15. The computing device of claim 13, wherein the set of operations further comprises:
comparing the respective comparison scores to a threshold score; and
when none of the respective comparison scores meet the threshold score, providing the textual inquiry to the LLM engine comprises: providing the textual inquiry to the LLM engine without any of the respective related textual responses.
16. The computing device of claim 13, wherein the set of operations further comprises:
comparing the respective comparison scores to a threshold score; and
when two or more of the respective comparison scores meet the threshold score, providing the textual inquiry to the LLM engine comprises: providing the textual inquiry to the LLM engine with the respective related textual responses associated with the two or more of the respective comparison scores meet the threshold score.
17. The computing device of claim 13, wherein the set of operations further comprises:
comparing the respective comparison scores to a threshold score; and
when two or more respective comparison scores meet the threshold score, providing the textual inquiry to the LLM engine comprises: providing the textual inquiry to the LLM engine with the respective related textual responses associated with the two or more respective comparison scores meet the threshold score such that the LLM response comprises an LLM generated combination of the respective related textual responses associated with the two or more respective comparison scores meet the threshold score.
18. The computing device of claim 13, wherein the set of operations further comprises:
comparing a pair of the textual inquiry and the LLM response to pairs of the previously stored textual inquiries and the respective related textual responses to determine respective pair difference comparison scores between the pair and the pairs, and
wherein providing, to the programmatic search engine, the textual inquiry and the LLM response for storage is further based on one or more of the respective pair difference comparison scores.

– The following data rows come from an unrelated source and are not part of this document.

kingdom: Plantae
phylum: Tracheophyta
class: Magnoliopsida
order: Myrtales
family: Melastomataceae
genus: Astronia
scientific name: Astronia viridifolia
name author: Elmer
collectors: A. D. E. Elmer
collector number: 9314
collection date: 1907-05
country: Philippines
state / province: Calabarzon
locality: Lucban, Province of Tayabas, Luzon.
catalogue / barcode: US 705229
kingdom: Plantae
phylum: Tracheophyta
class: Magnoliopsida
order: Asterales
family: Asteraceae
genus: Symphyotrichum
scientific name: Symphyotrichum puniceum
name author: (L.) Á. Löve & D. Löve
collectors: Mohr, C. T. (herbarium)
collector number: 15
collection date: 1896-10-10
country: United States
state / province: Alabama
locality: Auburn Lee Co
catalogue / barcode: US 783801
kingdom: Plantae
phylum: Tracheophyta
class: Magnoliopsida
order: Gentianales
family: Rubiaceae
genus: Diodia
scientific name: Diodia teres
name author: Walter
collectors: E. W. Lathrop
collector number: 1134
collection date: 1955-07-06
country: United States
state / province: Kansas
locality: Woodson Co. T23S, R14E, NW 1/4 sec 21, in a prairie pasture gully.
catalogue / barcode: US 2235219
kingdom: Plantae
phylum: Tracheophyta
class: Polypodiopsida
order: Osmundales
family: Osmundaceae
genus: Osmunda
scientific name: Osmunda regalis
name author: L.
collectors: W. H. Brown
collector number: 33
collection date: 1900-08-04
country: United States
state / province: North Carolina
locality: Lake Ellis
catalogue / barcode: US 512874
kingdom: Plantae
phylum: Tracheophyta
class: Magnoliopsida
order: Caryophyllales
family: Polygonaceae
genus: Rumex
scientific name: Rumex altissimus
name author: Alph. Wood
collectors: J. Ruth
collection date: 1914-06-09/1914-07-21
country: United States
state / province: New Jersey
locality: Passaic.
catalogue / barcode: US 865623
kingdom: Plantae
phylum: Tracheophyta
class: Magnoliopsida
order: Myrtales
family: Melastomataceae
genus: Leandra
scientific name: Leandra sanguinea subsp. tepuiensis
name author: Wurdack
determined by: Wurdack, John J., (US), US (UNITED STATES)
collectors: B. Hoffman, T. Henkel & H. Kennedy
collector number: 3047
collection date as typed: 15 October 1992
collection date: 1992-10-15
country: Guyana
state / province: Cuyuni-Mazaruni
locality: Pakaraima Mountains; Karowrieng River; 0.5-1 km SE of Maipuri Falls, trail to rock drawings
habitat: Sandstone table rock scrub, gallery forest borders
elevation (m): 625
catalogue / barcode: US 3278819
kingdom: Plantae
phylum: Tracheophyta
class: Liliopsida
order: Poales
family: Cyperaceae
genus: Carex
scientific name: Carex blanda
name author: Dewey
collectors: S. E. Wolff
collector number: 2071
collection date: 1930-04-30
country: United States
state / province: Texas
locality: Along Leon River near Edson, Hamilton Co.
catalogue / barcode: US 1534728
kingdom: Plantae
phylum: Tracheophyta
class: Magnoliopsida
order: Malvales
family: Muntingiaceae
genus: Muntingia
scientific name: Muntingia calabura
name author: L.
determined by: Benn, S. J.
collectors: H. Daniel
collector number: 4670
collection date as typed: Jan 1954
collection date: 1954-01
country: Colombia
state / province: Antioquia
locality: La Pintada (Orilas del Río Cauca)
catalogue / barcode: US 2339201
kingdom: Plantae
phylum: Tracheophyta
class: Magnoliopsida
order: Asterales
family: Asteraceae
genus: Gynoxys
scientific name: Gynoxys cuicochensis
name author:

19. The computing device of claim 13, wherein the set of operations further comprises, prior to providing the textual inquiry and the LLM response for storage:
collecting, for a given time period, one or more associated textual inquiries and respective LLM responses, including the textual inquiry and the LLM response, that meet the storage criteria;
determining one or more of: a number of the one or more associated textual inquiries; a variance between the respective LLM responses; and a total comparison score representing a comparison between the one or more associated textual inquiries and the respective LLM responses, and the associated stored textual inquiries and the respective related textual responses;
comparing one or more of the number, the variance and the total comparison score to respective thresholds; and
when the comparing meets a further storage criteria, providing, to the programmatic search engine, the one or more associated textual inquiries and the respective LLM responses, including the textual inquiry and the LLM response, for storage.
20. The computing device of claim 13, wherein the set of operations further comprises, after the textual inquiry and the LLM response are stored:
again providing the textual inquiry to the LLM engine, and receiving an updated LLM response;
comparing the LLM response and the updated LLM response to determine a respective difference comparison score therebetween;
when the respective difference comparison score is above a first threshold: marking the LLM response as deteriorated; and thereafter periodically generating the updated LLM response and again determining the respective difference comparison score therebetween; or
when the respective difference comparison score is above a second threshold, larger than the first threshold, controlling the programmatic search engine to delete at least the LLM response.